## Description of the task
Exactly reproduce the data from its first line through the line with "- Made into 4B", leaving out every line after it.

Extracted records
○ ○ ○ ○ ○
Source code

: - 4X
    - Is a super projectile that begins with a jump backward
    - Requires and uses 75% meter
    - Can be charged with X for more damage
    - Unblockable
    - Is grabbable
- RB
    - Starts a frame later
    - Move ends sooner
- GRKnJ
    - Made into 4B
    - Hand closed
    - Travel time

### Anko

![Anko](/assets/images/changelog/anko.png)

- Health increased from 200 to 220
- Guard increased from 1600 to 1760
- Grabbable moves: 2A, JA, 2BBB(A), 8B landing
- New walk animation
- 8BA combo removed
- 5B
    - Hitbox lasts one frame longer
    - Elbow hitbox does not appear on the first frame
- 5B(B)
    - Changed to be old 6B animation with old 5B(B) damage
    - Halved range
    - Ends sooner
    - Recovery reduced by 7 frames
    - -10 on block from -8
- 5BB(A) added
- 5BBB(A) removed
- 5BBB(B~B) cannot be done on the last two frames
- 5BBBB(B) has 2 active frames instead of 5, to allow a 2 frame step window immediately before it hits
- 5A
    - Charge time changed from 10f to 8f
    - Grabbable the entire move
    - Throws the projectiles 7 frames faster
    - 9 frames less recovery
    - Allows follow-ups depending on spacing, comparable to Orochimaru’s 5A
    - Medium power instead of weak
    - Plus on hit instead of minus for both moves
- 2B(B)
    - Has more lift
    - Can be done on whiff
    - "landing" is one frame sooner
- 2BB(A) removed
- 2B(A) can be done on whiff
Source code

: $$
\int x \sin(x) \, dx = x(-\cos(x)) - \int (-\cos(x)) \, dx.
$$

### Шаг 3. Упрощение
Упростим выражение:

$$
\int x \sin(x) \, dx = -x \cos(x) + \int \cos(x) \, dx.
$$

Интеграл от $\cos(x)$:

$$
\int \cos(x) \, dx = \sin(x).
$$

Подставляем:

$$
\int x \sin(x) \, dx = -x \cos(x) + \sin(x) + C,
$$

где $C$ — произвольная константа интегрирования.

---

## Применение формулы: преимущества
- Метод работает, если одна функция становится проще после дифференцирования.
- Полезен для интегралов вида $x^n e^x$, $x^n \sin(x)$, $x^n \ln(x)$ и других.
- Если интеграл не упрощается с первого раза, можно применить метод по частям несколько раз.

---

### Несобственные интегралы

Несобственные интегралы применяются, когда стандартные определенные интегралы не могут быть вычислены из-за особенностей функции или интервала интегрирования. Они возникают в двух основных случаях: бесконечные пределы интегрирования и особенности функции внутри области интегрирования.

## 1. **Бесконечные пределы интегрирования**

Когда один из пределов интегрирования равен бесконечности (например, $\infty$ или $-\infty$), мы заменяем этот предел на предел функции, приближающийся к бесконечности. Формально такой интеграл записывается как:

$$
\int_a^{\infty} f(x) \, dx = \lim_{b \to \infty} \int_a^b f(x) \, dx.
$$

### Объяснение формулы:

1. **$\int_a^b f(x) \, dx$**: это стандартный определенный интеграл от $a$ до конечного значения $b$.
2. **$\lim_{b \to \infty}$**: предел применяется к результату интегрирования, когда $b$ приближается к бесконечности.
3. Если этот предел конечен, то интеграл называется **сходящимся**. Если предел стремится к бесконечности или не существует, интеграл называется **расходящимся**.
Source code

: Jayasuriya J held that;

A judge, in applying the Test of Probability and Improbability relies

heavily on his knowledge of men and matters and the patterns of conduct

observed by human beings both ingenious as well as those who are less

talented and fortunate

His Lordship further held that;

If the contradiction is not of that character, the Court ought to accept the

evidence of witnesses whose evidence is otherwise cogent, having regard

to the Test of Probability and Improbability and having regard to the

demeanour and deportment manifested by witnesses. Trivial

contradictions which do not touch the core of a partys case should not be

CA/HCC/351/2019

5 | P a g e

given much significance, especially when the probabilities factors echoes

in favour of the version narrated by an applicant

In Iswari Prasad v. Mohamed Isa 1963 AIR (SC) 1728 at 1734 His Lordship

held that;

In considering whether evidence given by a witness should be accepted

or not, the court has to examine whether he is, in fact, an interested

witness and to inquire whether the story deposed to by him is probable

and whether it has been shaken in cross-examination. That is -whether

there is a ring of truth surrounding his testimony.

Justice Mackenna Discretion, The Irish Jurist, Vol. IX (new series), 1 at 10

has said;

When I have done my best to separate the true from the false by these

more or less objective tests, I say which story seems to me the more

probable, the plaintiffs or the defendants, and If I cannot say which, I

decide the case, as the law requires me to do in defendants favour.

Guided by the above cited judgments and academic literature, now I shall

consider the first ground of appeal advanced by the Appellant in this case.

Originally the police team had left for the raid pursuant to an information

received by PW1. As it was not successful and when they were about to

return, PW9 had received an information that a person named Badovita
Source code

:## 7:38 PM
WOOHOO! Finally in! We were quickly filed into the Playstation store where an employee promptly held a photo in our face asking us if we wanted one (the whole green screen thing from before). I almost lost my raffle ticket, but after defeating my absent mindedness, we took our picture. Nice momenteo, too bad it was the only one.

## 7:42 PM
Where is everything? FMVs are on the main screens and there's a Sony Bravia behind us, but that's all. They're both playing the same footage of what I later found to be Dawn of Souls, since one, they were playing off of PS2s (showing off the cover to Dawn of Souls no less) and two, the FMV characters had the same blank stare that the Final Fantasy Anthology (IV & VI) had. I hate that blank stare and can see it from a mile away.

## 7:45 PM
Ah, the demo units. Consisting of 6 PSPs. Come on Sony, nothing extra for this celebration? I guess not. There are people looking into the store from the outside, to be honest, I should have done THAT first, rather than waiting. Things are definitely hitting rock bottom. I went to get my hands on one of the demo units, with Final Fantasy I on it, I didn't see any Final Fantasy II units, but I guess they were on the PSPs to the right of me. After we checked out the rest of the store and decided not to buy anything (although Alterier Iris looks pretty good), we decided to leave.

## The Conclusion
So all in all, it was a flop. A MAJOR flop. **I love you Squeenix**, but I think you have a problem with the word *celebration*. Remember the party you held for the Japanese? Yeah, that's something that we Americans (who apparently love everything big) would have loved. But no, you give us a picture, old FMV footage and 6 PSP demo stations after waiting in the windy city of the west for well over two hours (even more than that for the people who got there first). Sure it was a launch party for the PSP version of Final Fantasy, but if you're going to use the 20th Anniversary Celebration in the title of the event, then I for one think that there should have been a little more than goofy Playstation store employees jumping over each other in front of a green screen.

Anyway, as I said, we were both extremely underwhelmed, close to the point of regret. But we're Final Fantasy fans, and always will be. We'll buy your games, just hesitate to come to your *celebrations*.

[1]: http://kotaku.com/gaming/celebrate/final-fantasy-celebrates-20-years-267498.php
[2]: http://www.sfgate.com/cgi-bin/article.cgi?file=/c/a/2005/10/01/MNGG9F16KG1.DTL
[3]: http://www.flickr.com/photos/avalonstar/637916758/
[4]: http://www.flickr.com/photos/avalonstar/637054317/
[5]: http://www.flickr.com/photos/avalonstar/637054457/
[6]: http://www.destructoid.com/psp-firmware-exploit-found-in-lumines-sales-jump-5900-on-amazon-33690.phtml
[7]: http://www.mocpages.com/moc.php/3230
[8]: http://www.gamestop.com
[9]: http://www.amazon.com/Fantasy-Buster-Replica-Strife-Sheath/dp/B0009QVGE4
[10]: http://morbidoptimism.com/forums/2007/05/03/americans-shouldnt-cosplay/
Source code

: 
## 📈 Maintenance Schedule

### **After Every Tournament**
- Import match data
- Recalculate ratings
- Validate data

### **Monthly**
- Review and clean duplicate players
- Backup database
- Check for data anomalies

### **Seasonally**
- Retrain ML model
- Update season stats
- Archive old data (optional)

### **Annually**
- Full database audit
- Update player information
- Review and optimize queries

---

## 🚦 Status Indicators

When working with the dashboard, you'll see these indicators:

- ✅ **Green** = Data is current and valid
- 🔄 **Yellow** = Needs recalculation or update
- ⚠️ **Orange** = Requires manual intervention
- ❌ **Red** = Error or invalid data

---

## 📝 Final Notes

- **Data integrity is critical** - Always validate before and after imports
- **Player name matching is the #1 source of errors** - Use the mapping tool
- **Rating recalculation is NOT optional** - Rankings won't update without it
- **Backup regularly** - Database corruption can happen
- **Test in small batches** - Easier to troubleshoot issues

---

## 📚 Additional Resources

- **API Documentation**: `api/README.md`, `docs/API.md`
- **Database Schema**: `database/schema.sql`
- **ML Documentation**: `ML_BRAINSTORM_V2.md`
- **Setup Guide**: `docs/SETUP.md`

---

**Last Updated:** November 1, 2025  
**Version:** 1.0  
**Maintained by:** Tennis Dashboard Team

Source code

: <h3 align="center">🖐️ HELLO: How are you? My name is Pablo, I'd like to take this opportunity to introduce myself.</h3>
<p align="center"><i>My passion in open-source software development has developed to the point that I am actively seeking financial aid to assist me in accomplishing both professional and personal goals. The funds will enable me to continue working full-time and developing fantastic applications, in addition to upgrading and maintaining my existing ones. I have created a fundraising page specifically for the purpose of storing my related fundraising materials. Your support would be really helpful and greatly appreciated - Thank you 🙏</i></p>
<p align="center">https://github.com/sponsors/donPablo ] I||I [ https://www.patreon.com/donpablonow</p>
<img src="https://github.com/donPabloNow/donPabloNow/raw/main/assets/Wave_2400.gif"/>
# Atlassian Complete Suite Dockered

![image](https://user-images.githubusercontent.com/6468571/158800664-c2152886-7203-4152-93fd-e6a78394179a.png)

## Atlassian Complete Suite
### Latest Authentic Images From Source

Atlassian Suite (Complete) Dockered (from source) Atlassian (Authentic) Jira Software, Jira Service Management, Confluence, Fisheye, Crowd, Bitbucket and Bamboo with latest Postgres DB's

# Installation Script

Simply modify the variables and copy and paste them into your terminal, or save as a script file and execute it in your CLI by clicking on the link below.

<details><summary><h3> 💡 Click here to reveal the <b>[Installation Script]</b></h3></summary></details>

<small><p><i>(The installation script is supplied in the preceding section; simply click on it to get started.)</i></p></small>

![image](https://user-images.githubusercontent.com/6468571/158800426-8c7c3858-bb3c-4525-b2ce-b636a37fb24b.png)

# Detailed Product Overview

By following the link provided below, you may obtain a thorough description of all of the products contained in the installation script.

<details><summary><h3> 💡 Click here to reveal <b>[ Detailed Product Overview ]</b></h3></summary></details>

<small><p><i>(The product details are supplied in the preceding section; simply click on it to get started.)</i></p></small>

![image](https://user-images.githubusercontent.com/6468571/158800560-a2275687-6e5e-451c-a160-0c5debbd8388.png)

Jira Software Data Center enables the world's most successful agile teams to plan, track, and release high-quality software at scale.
○ ○ ○ ○ ○
## Task answer
Source code

: - 4X
    - Is a super projectile that begins with a jump backward
    - Requires and uses 75% meter
    - Can be charged with X for more damage
    - Unblockable
    - Is grabbable
- RB
    - Starts a frame later
    - Move ends sooner
- GRKnJ
    - Made into 4B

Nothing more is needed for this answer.